Вообще, всё это для меня не ново — в прошлой жизни, я уже ломал рёбра. В боевой обстановке. Это было в Ливии, на окраине одного небольшого городка, название которого я уже и не вспомню. Мы тогда брали штурмом недостроенный трёхэтажный дом, где засела группа этнических боевиков. В какой-то момент, в самом разгаре операции, на меня бросилось сразу двое противников — одного я пристрелил, а второй, уже будучи раненым, с разбега прыгнул на меня и сбил с ног. В результате этого мы оба упали вниз со второго этажа, приземлившись на строительный мусор. Очень неудачно. Я тогда сразу три ребра сломал — ох и тяжко же было. Мои ребята вытащили меня, оперативно обездвижили, чтобы ребра не повредили внутренние органы, а затем доставили в безопасное место. Лечился потом, пару месяцев. Неприятное ранение, если приятные вообще бывают.
Помню, всё приходилось делать очень медленно, плавно, без резких движений. Казалось, чихнешь, а что-нибудь отвалится. А когда пробовал набрать побольше воздуха в лёгкие, хрипел, словно вурдалак. Лишний раз старался вообще не шевелиться — боль была такая, что в глазах аж звёздочки сверкали. Сейчас, конечно, все было проще.
Генерал Али Хадид, которого я оперативно прикрыл своим телом, выглядел приунывшим — сам факт того, что он попался, был для него ужасным. Гордость и честь, скатились ниже плинтуса. Позор для афганца такого статуса. Ему бы умереть, да только как?
Сидя в вертолёте, он прекрасно понимал, зачем американец пытался его пристрелить… Генерал оппозиции слишком много знал, а заставить его говорить было несложно. Это дело времени. Он выдал бы много полезного, и это вовсе не вопрос желания. Хочешь — не хочешь, а тебя заставят. Вот в будущем, в эру военной фармакологии, можно будет обойтись без насилия и боли. Один укол — и сам всё расскажешь. Но сейчас, время пока ещё не то.
Совсем другое дело — Джон Вильямс. Этот «крепкий орешек» — обученный агент ЦРУ, правда, скорее всего, он уже отошёл от дел — слишком староват. На вид ему за сорок пять, правда, я могу и ошибаться.
Он-то знает, что его ждёт. Не удивлюсь, если окажется, что он имеет особый статус и находится здесь в качестве приглашенного военного советника. Вопрос только в том, чего он сюда явился? Зачем так рисковал?

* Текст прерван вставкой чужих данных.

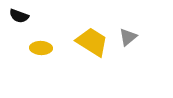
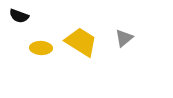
gray triangle: moved 4 px left, 1 px down
yellow trapezoid: moved 11 px left
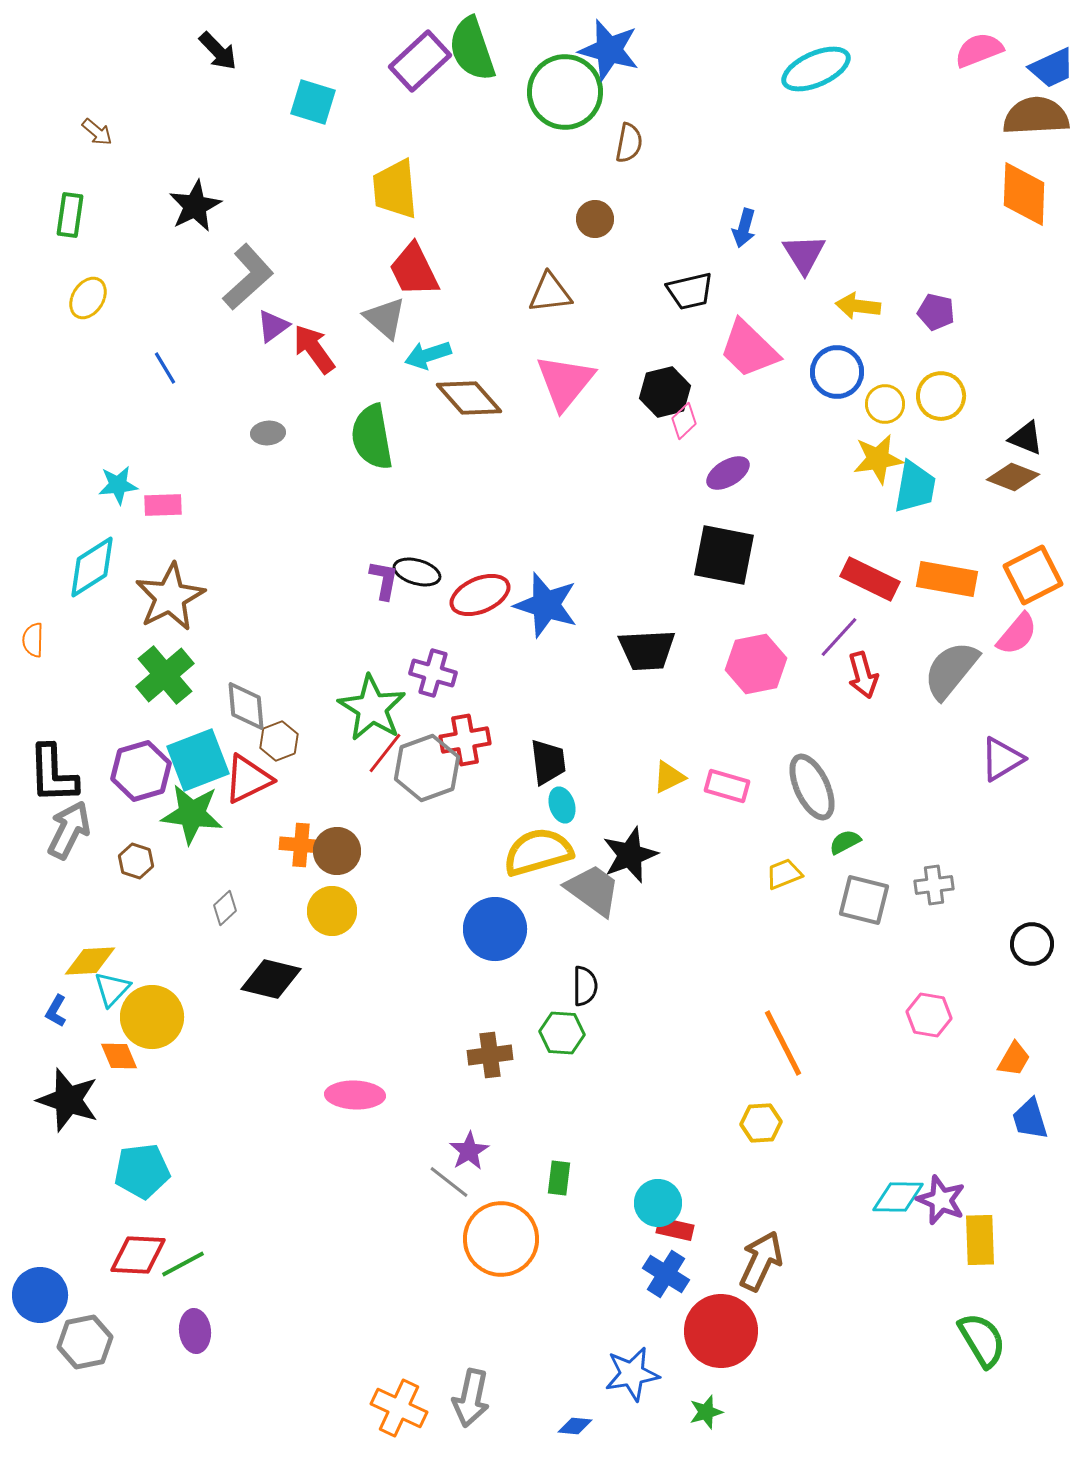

Его самого расколоть будет уже сложнее, но я был осведомлён, что в Союзе имеются специалисты, которые могут «уговорить» отвечать на вопросы кого угодно… Этот заокеанский товарищ знает куда больше, чем все афганские генералы вместе взятые.

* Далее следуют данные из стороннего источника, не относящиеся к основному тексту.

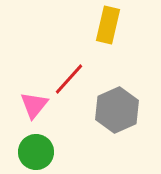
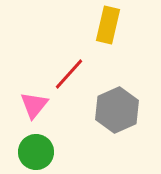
red line: moved 5 px up
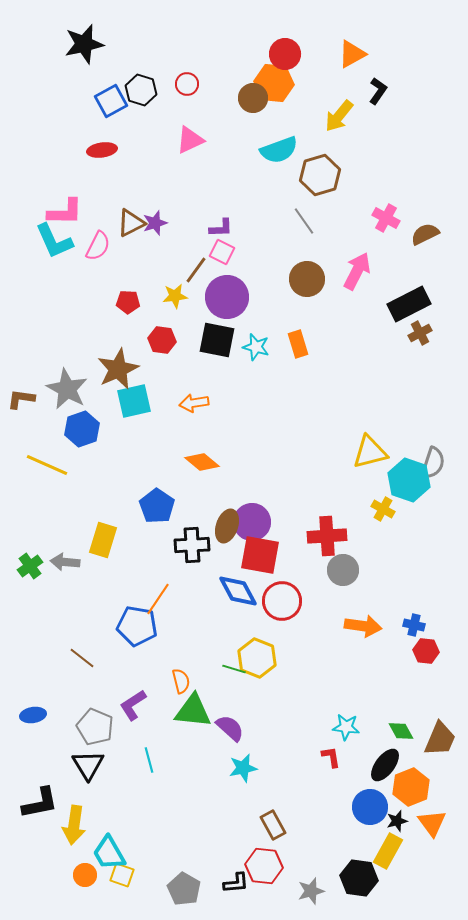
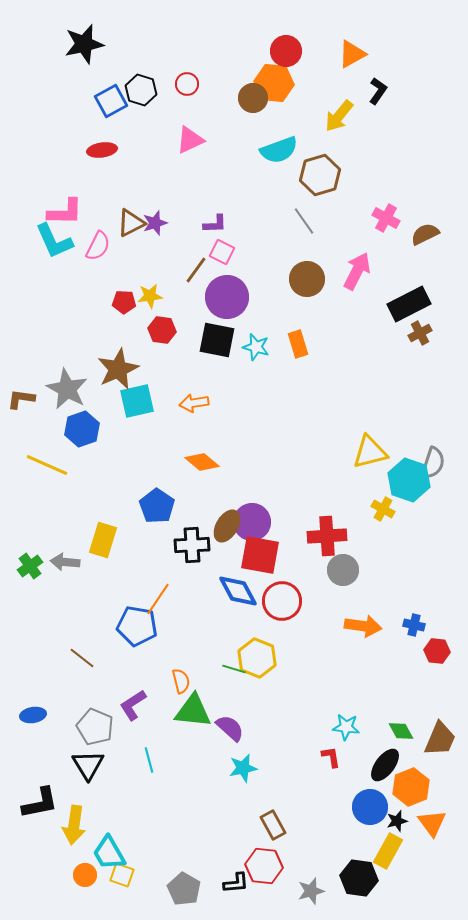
red circle at (285, 54): moved 1 px right, 3 px up
purple L-shape at (221, 228): moved 6 px left, 4 px up
yellow star at (175, 296): moved 25 px left
red pentagon at (128, 302): moved 4 px left
red hexagon at (162, 340): moved 10 px up
cyan square at (134, 401): moved 3 px right
brown ellipse at (227, 526): rotated 12 degrees clockwise
red hexagon at (426, 651): moved 11 px right
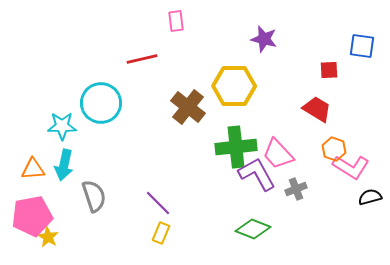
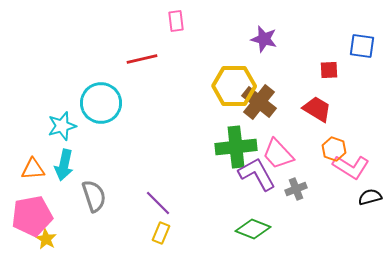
brown cross: moved 71 px right, 5 px up
cyan star: rotated 16 degrees counterclockwise
yellow star: moved 2 px left, 2 px down
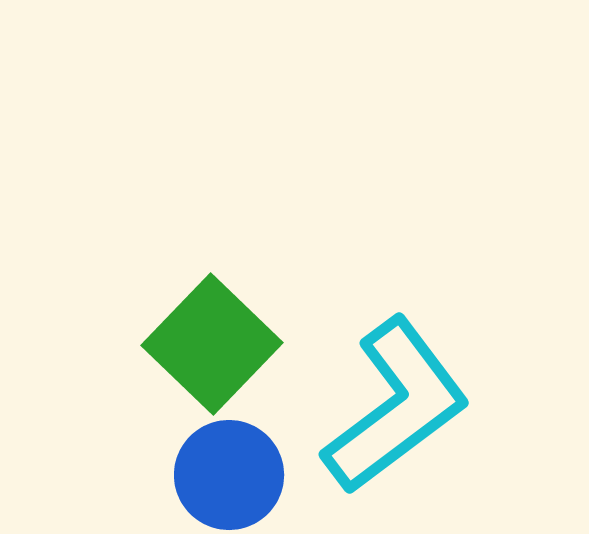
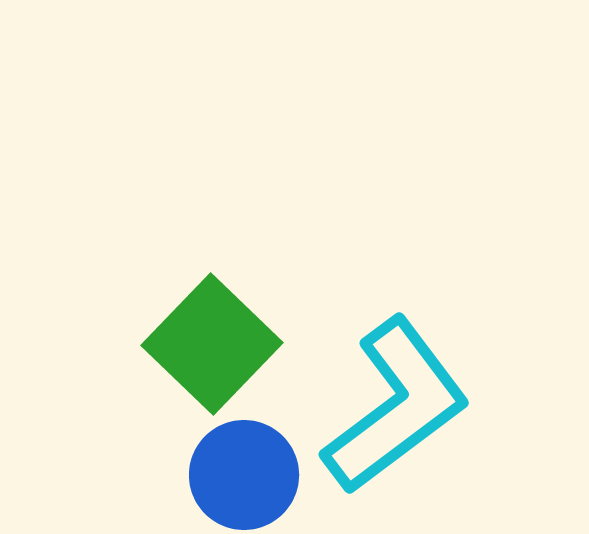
blue circle: moved 15 px right
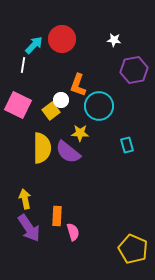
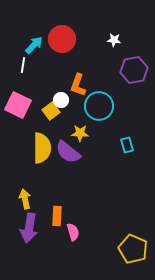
purple arrow: rotated 44 degrees clockwise
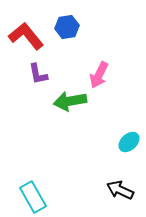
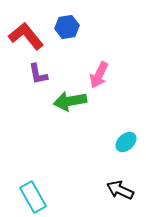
cyan ellipse: moved 3 px left
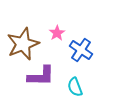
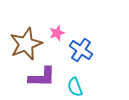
pink star: rotated 14 degrees clockwise
brown star: moved 3 px right
purple L-shape: moved 1 px right, 1 px down
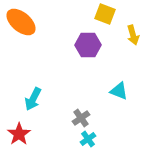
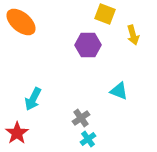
red star: moved 2 px left, 1 px up
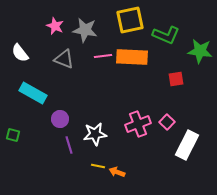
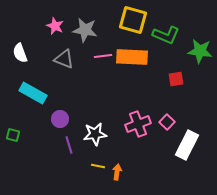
yellow square: moved 3 px right; rotated 28 degrees clockwise
white semicircle: rotated 18 degrees clockwise
orange arrow: rotated 77 degrees clockwise
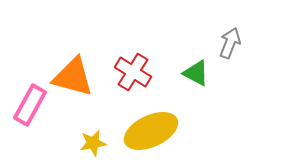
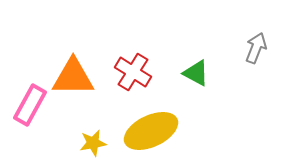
gray arrow: moved 26 px right, 5 px down
orange triangle: rotated 15 degrees counterclockwise
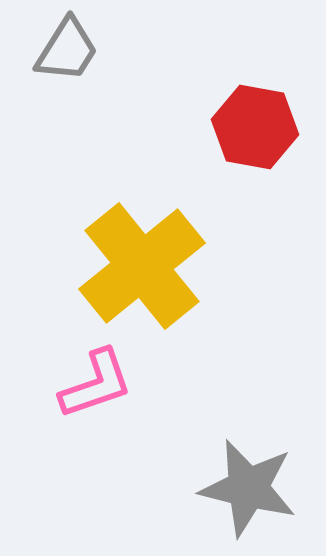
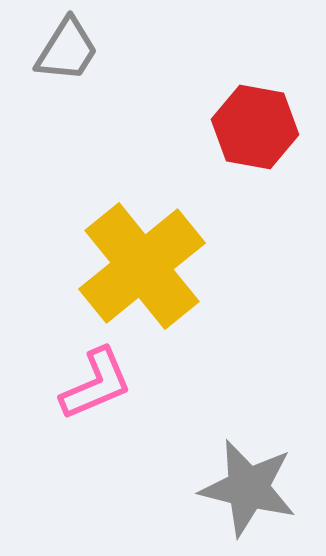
pink L-shape: rotated 4 degrees counterclockwise
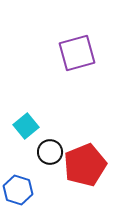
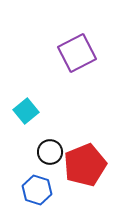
purple square: rotated 12 degrees counterclockwise
cyan square: moved 15 px up
blue hexagon: moved 19 px right
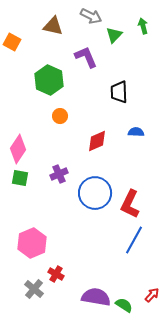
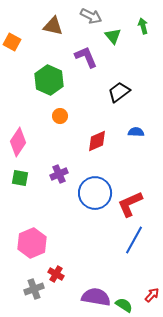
green triangle: moved 1 px left, 1 px down; rotated 24 degrees counterclockwise
black trapezoid: rotated 55 degrees clockwise
pink diamond: moved 7 px up
red L-shape: rotated 40 degrees clockwise
gray cross: rotated 30 degrees clockwise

Сейчас Джон Вильямс, с крепко связанными руками, сидел в хвосте салона, причём не просто так, а под наблюдением сразу трёх человек. Разбитый нос и размазанная по светлому лицу кровь, смотрелось весьма контрастно.
После того, что он сделал, ему не оставили ни шанса. Любое постороннее движение — сразу ствол в лицо. Шут сидел сбоку от него, поигрывая ножом… Пару раз, для убедительности, он кольнул его остриём в бедро.
— Зачем? — шикнул американец.
— Чтоб жизнь мёдом не казалась! — хохотнул прапорщик.
В вертолёте было слишком шумно, чтобы говорить, но и по глазам всё было понятно. С одной стороны, тот трюк, что выкинул американец с пистолетом Звягина, не имел никакого смысла. Он никак не смог бы перебить нас всех — просто не успел бы. С другой же стороны, не сложно догадаться, что ему это было и не нужно. Цель у него была иной.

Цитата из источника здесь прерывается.